Yeni eğitim modelinde bilgi kuramına da çok önem verildiğini anlatan Selçuk, başarının sadece sınavdan iyi not olmak olmadığının altını çizdi.
Bakan Selçuk, şöyle devam etti:
"Çocuk öğrendiklerini sınavda tekrar ettiğinde başarılı sayılıyor. Başarılı olmakla muvaffak olmak ayrı şeyler. Başarı sınav sonuna kadar olan şeylerle ilgili daha çok. Muvaffakiyet; bir şeye vakıf olmak, içselleştirmek ve ömrünce öğrendiği şeylerin icraatlarına yansıması ve öğrendiği şeylerin ona yoldaşlık etmesi demek. Bu sebeple çocukların muvaffak olabilmeleri için 'Ne?' sorusunun yanı sıra 'Ne öğrendin, nasıl öğrendin, ne biliyorsun, nasıl biliyorsun, nasıl bildiğini nereden biliyorsun, yani bildiğini nasıl biliyorsun' sorularını önemsiyoruz. Bu programı yaparken 1 ve 8. sınıf arası için de program hazırladık. Onun da zamanı geliyor. Çünkü ilkokul, ortaokul, lise hatta yükseköğretimle ilişkilendirip bir yol harikası çıkardık. Bütün eğitim basamaklarının birbiriyle işlevsel olarak ilişkilendirilmesi gerekiyor ki yaptığımız şey o. Yaptığımız şey çocuğun toplumla ilişkisini sağlamak."
"Etkin bir yönlendirme sistemine ihtiyacımız var"
Milli Eğitim Bakanı Ziya Selçuk, öğrencilerin meslek seçiminde zorlandığı konusunda şikayetler geldiğini belirterek, bunun çözümü için öğrencinin kendisini tanıması adına fırsatlar yaratılacağını söyledi.
Yeni eğitim modelinde bu sorunun çözümüne yönelik de çalışmalar olduğunu belirten Selçuk, şunları kaydetti:
"Etkin bir yönlendirme sistemine ihtiyacımız var. Bunun için öğretmen eğitimlerinin bir noktaya gelmesi gerekiyor, kariyer ofislerinin biçimlendirilmesi gerekiyor. Bütün bunlar yapılırsa etkin yönlendirme olur. Bütün bunları tabii ki yaparız. Okul profili meselesi, portfolyo meselesi, e-rehberlik sistemi zaten yapıp bitirdiğimiz meseleler. Seçmeli alan dersleri, kariyer ofisinin olması, kariyer rehberlik çalışmalarının yaygınlaştırılması ve bunun için bir yazılım altyapısının oluşturulması da son derecek kritik. Bütün bunları devreye sokabiliriz ki çalışmalar sürüyor."

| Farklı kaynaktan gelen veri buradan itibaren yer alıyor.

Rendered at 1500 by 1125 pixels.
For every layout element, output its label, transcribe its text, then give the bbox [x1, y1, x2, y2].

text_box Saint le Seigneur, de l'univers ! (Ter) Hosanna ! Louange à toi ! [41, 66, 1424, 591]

"İstişare edilerek hazırlandı"
Selçuk, yeni ortaöğretim modelinin toplumun bütün paydaşlarıyla beraber ve uluslararası alanda çalışmalar yapan uzmanlarla istişare edilerek hazırlandığının altını çizdi.
Bakan Selçuk, şunları aktardı:
"Tüm yapılanları sadece bir ders çizelgesi değişimi olarak yorumlamak doğru olmayabilir. Bir ekip olarak aylarca beraber çalıştık. Taksonomi bilmeyi, birtakım uluslararası derece sistemlerini bilmeyi, program geliştirmenin birçok boyutunu bilmeyi gerektiren bir iş bu. Bu sadece çizelgeye bakıp şunlar varmış, bunlar yokmuş meselesi değil. Bu Türkiye'nin ekonomisiyle ilgili bir mesele. Bu Türkiye'nin 2023'te, 2030'larda, 2040'larda, 2053'te nasıl bir fotoğrafa ihtiyacı olduğuyla ilgili bir mesele."

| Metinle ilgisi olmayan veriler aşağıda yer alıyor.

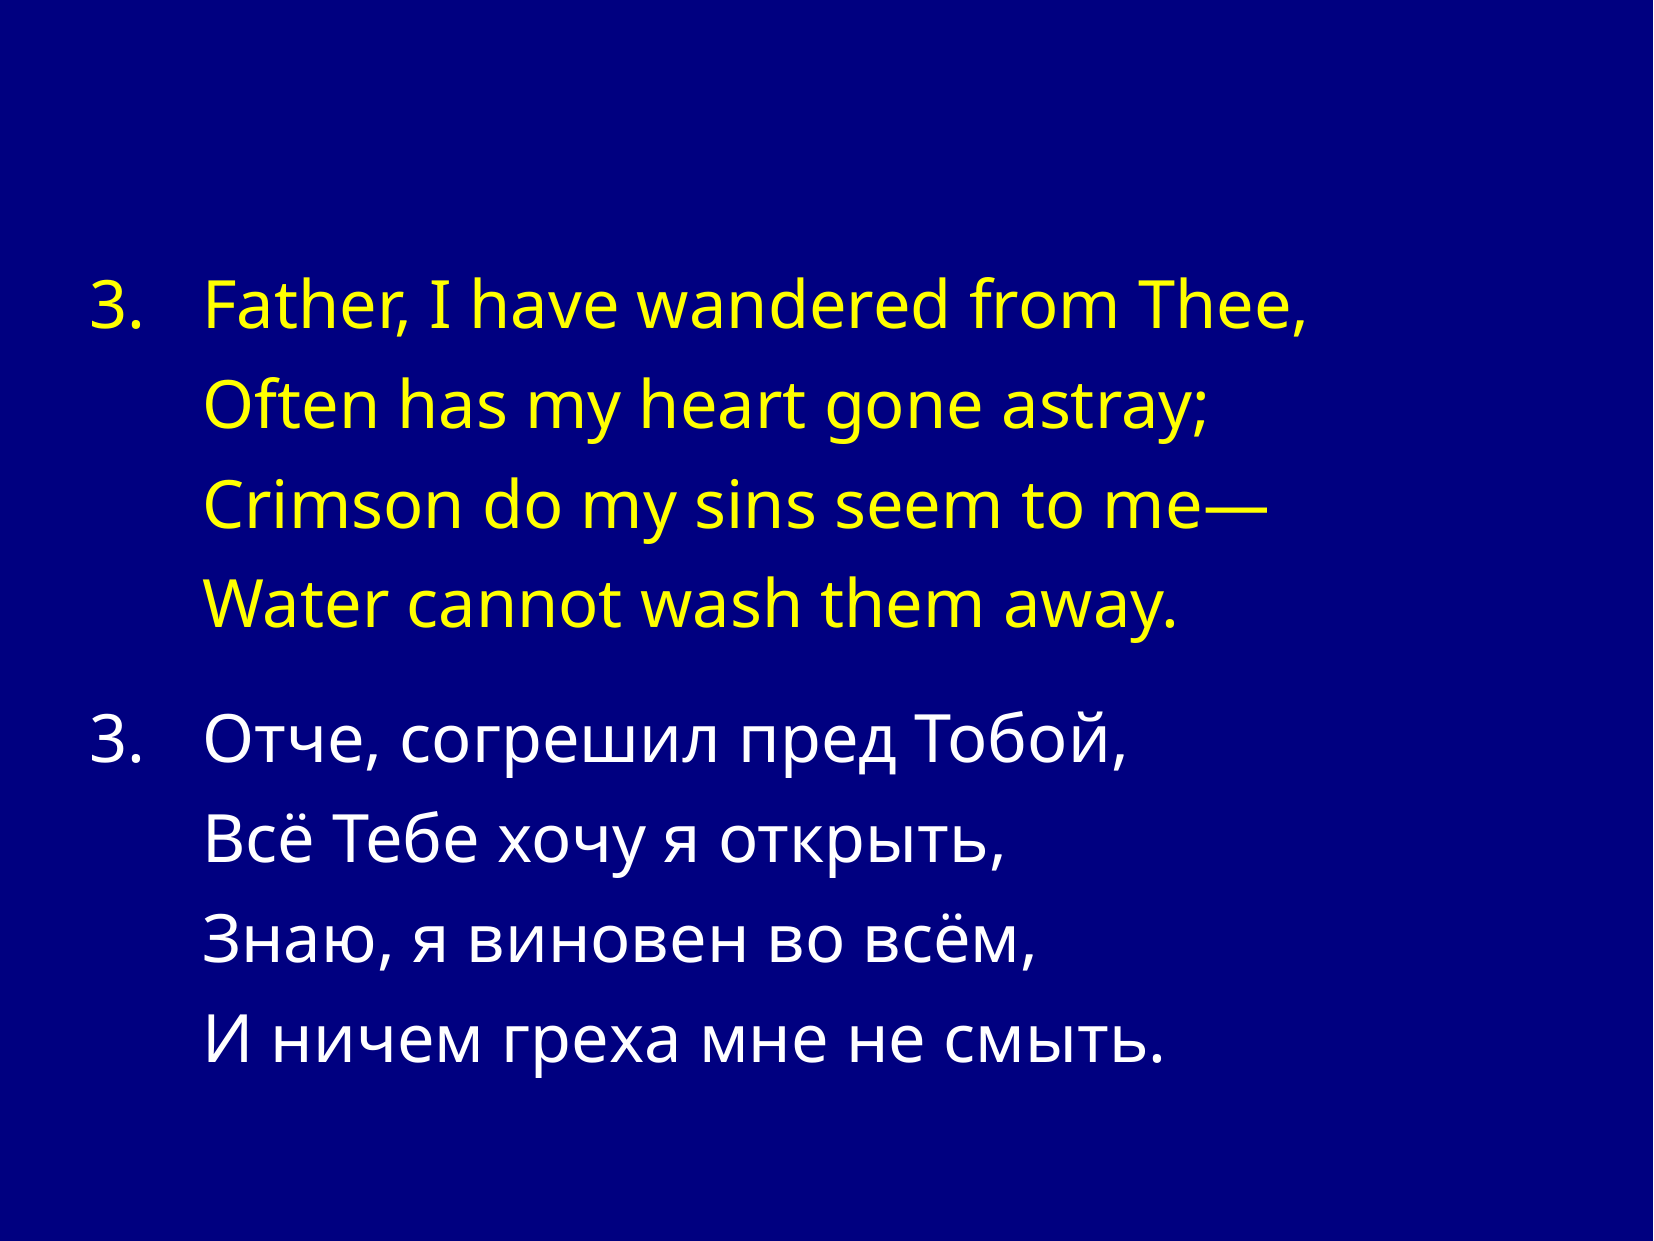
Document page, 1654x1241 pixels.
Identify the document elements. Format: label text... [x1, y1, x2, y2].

text_box 3. Отче, согрешил пред Тобой, Всё Тебе хочу я открыть, Знаю, я виновен во всём, И ничем греха мне не смыть. [75, 675, 1576, 1163]
text_box 3. Father, I have wandered from Thee, Often has my heart gone astray; Crimson do my sins seem to me— Water cannot wash them away. [75, 150, 1576, 638]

Pilot çalışmalarının birkaç aydır bazı şehirlerde sürdüğünü belirten Selçuk, dünyada geçerli olan sertifikalar için hazırlıklarının devam ettiğini söyledi.

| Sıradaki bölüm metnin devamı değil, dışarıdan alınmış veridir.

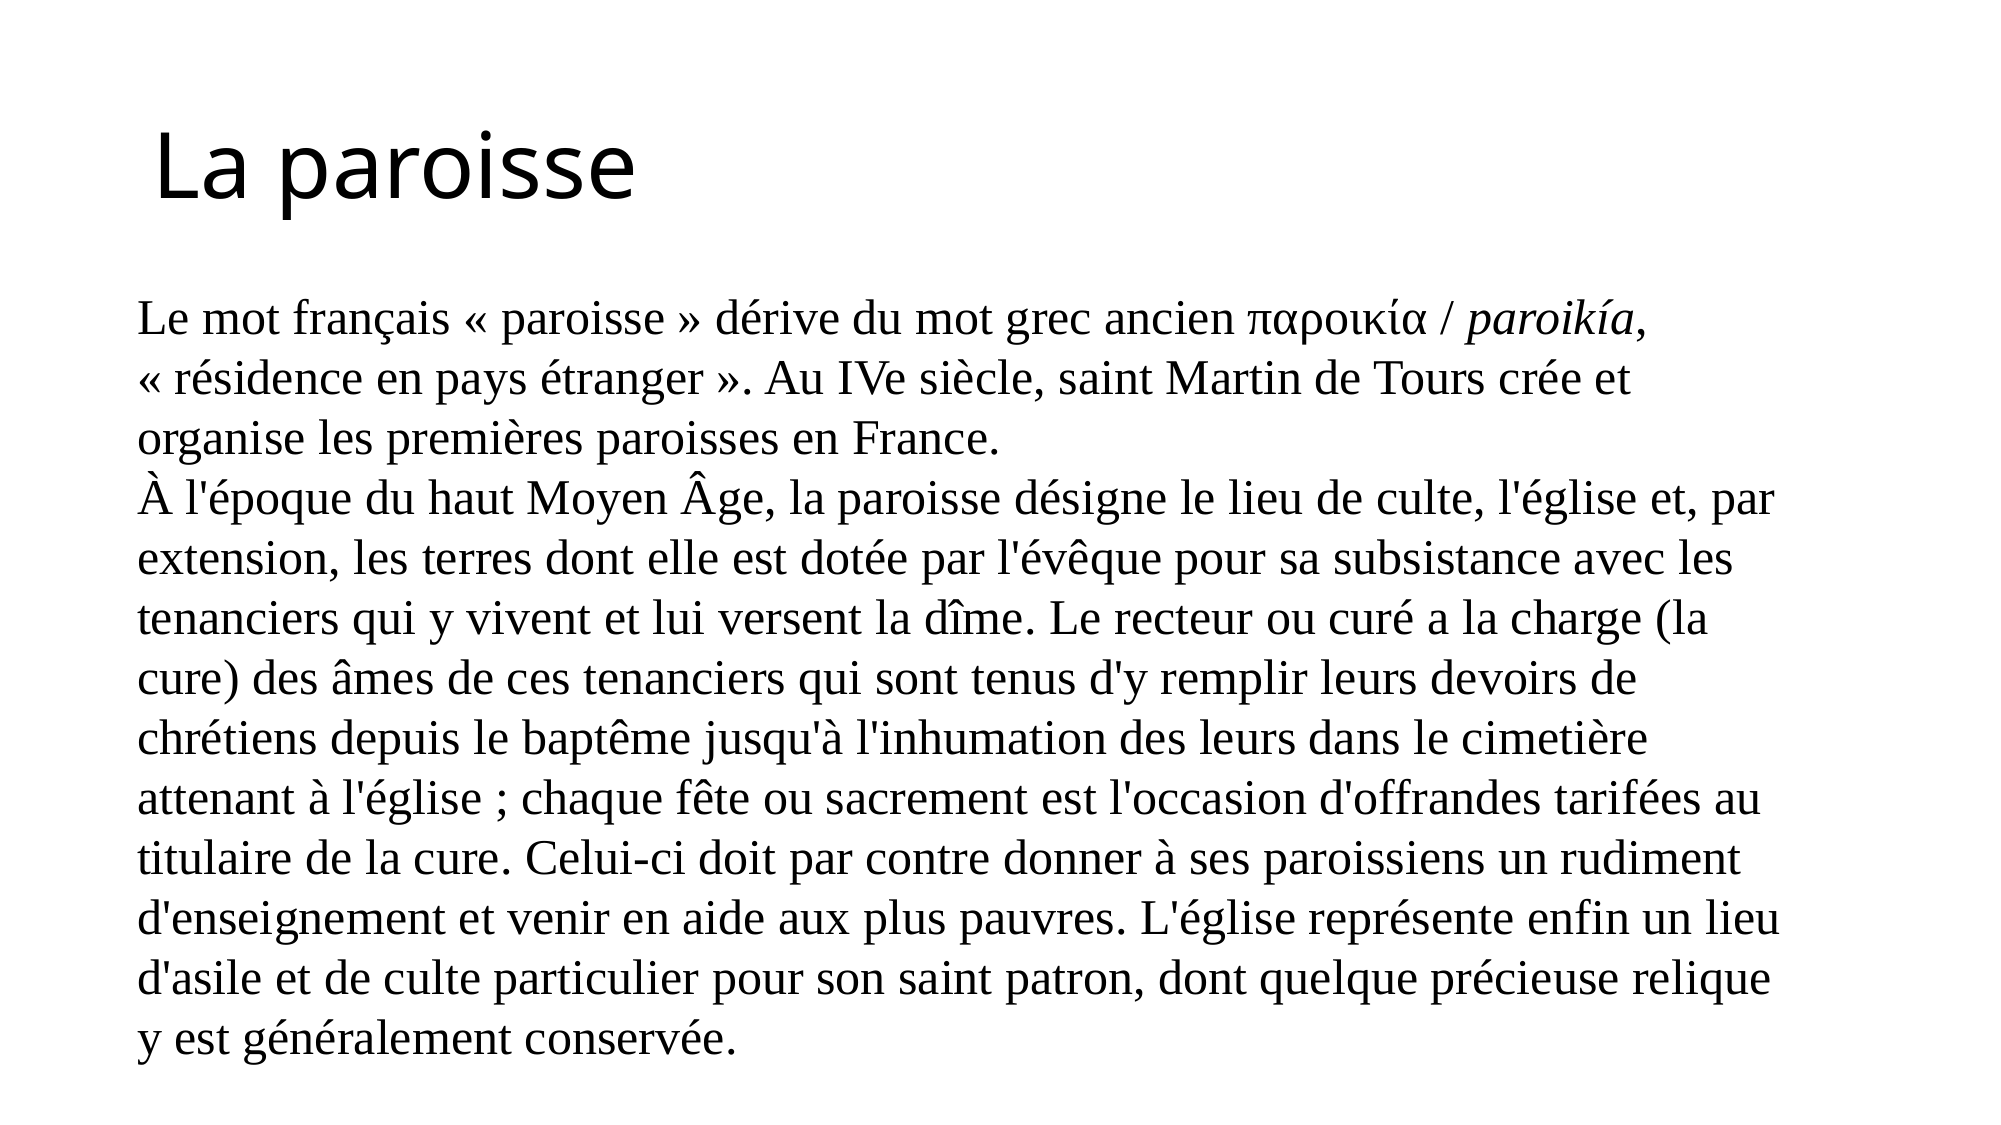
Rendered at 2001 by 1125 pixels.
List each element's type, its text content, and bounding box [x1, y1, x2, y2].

text_box Le mot français « paroisse » dérive du mot grec ancien παροικία / paroikía, « résidence en pays étranger ». Au IVe siècle, saint Martin de Tours crée et organise les premières paroisses en France. À l'époque du haut Moyen Âge, la paroisse désigne le lieu de culte, l'église et, par extension, les terres dont elle est dotée par l'évêque pour sa subsistance avec les tenanciers qui y vivent et lui versent la dîme. Le recteur ou curé a la charge (la cure) des âmes de ces tenanciers qui sont tenus d'y remplir leurs devoirs de chrétiens depuis le baptême jusqu'à l'inhumation des leurs dans le cimetière attenant à l'église ; chaque fête ou sacrement est l'occasion d'offrandes tarifées au titulaire de la cure. Celui-ci doit par contre donner à ses paroissiens un rudiment d'enseignement et venir en aide aux plus pauvres. L'église représente enfin un lieu d'asile et de culte particulier pour son saint patron, dont quelque précieuse relique y est généralement conservée. [122, 277, 1817, 1081]
title La paroisse [137, 59, 1863, 278]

Sertifika programlarının mutlaka okulun içinde alınması gerekmediğini, uzaktan öğretimle de bazı sertifikaların alınabileceğini dile getiren Selçuk, "Çünkü bugünün dünyasında birçok sertifika dijital sertifikalara dönüşmüş durumda. Bunları akredite olarak ortaya koyan kuruluşların sertifikalarını okul içinde ya da dışında sayacağız ve değerlendirmeye alacağız." dedi.
(Sürecek)
Son Dakika › Güncel › Ortaöğretim Tasarım Tanıtım Toplantısı - Son Dakika
Masaüstü bildirimlerimize izin vererek en son haberleri, analizleri ve derinlemesine içerikleri hemen öğrenin.
Sizin düşünceleriniz neler ?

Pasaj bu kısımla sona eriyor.